> _DOCUMENTO DE ORIGEM_
A Procuradoria-Geral da República (PGR) fez um novo pedido, neste sábado (12), para que todos os membros do Supremo Tribunal Federal (STF) possam acessar integralmente os dados que foram extraídos pela Polícia Federal (PF) do celular de Daniel Vorcaro, ex-controlador do Banco Master. Essa solicitação foi enviada ao presidente da Corte, ministro Edson Fachin, em meio às discussões sobre quais documentos devem ser disponibilizados antes da sessão marcada para terça-feira (15).
O procurador-geral da República, Paulo Gonet, argumentou que é essencial que os integrantes do STF tenham pleno conhecimento de todo o material necessário para compreender as questões que estão em análise.
“Parece-nos relevante, sobretudo e especialmente dadas as peculiaridades da causa, que todos os ministros tenham conhecimento prévio da integralidade dos dados necessários para à formação de juízo sobre o tema posto em debate”, declarou Gonet em sua manifestação deste sábado.
Celular e seus dados
Na última sexta-feira (11), Fachin já havia solicitado a disponibilização completa das mensagens extraídas do celular de Vorcaro. No entanto, o ministro André Mendonça, que é relator de parte do caso, informou que não possuía o celular e que os dados obtidos pela PF permaneciam lacrados em um envelope em seu gabinete.
Após algumas horas, Mendonça divulgou outras partes da investigação que ainda estavam sob sigilo, mas não liberou o acesso às mensagens contidas no envelope para os demais ministros.
Em uma nova manifestação, a PGR argumentou que a restrição de acesso ao conteúdo prejudica a igualdade de condições entre os membros da Corte.

> _TAREFAS E EXERCÍCIOS_
• A. Reproduza, na notícia sobre o pedido da PGR, o trecho que vai de "A Procuradoria-Geral da" até "para terça-feira (15).".
• B. Liste todas as pessoas citadas pelo nome completo na notícia sobre o pedido da PGR.

[Dados armazenados]
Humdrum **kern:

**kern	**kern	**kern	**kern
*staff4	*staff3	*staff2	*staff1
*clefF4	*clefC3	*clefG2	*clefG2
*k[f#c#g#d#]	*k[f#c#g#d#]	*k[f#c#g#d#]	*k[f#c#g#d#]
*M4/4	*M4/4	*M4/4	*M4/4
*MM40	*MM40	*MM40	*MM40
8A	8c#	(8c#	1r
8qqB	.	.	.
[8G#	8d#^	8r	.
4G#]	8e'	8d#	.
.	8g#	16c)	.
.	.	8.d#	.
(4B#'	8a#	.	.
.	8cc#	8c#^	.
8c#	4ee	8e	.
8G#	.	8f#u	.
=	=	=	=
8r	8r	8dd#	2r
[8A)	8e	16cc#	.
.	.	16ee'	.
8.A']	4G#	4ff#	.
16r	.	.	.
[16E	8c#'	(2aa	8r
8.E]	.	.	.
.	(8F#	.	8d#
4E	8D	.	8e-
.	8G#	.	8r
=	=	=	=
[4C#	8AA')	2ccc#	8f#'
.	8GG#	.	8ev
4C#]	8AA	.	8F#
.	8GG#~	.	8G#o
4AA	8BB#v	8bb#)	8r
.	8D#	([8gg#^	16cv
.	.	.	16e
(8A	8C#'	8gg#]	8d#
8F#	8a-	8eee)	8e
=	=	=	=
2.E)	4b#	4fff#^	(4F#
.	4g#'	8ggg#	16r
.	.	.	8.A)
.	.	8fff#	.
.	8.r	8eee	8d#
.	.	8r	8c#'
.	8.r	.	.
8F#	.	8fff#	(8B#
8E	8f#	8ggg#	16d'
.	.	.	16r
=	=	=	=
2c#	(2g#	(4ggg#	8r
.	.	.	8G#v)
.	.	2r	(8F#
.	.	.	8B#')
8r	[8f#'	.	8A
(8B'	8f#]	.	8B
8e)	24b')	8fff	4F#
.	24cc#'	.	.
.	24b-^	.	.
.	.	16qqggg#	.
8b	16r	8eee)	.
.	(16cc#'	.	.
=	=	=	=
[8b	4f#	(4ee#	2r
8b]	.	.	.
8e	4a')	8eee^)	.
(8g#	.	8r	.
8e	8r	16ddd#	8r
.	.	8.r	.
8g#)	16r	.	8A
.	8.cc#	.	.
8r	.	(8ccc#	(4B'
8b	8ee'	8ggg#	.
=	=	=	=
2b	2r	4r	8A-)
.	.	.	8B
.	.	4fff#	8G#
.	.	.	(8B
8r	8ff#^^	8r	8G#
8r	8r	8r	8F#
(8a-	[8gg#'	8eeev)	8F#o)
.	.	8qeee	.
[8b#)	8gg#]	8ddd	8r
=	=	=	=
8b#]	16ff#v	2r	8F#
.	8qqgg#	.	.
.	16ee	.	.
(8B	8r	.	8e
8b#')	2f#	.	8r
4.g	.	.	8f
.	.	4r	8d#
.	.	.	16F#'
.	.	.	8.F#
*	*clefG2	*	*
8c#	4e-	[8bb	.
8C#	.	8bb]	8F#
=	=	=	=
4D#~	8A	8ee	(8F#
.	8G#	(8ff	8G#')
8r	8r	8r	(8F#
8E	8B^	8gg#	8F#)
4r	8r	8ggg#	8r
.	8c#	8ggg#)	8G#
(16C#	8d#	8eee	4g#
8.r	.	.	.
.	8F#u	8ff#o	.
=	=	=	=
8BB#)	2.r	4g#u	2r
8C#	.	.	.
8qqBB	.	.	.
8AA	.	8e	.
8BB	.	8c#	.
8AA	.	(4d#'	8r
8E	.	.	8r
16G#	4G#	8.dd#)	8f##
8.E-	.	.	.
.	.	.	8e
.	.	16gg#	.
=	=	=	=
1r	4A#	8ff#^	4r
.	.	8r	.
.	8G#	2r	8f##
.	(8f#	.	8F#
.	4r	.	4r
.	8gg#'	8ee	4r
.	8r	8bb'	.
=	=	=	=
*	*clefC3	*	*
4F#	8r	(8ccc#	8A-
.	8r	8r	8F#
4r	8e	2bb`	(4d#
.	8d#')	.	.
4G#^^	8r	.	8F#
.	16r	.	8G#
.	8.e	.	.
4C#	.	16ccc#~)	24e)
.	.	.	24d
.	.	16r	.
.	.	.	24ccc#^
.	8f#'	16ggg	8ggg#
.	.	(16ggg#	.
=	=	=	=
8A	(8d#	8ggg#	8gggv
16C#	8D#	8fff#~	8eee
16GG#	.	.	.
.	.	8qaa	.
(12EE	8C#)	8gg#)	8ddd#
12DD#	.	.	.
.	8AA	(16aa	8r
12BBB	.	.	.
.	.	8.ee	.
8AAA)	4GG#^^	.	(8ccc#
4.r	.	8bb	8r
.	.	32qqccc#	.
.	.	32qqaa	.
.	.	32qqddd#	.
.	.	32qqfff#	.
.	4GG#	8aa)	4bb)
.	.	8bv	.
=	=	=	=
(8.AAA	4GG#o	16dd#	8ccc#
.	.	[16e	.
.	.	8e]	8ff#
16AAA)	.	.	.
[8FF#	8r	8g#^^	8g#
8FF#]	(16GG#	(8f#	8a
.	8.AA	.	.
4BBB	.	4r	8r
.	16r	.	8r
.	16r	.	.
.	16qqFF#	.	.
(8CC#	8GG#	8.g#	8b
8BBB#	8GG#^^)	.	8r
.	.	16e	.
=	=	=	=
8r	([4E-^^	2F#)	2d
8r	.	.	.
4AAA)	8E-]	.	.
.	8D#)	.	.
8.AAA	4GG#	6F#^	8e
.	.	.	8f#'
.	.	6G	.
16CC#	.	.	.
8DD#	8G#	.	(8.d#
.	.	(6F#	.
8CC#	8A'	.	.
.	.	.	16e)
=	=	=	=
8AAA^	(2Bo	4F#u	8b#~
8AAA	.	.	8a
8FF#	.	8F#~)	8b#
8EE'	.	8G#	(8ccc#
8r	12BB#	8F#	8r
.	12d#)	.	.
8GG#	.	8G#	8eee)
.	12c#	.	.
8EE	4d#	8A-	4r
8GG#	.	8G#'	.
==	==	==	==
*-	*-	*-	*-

> _RESPOSTAS DO EXERCÍCIO_
• A.
A Procuradoria-Geral da República (PGR) fez um novo pedido, neste sábado (12), para que todos os membros do Supremo Tribunal Federal (STF) possam acessar integralmente os dados que foram extraídos pela Polícia Federal (PF) do celular de Daniel Vorcaro, ex-controlador do Banco Master. Essa solicitação foi enviada ao presidente da Corte, ministro Edson Fachin, em meio às discussões sobre quais documentos devem ser disponibilizados antes da sessão marcada para terça-feira (15).

• B. Daniel Vorcaro, Edson Fachin, Paulo Gonet e André Mendonça.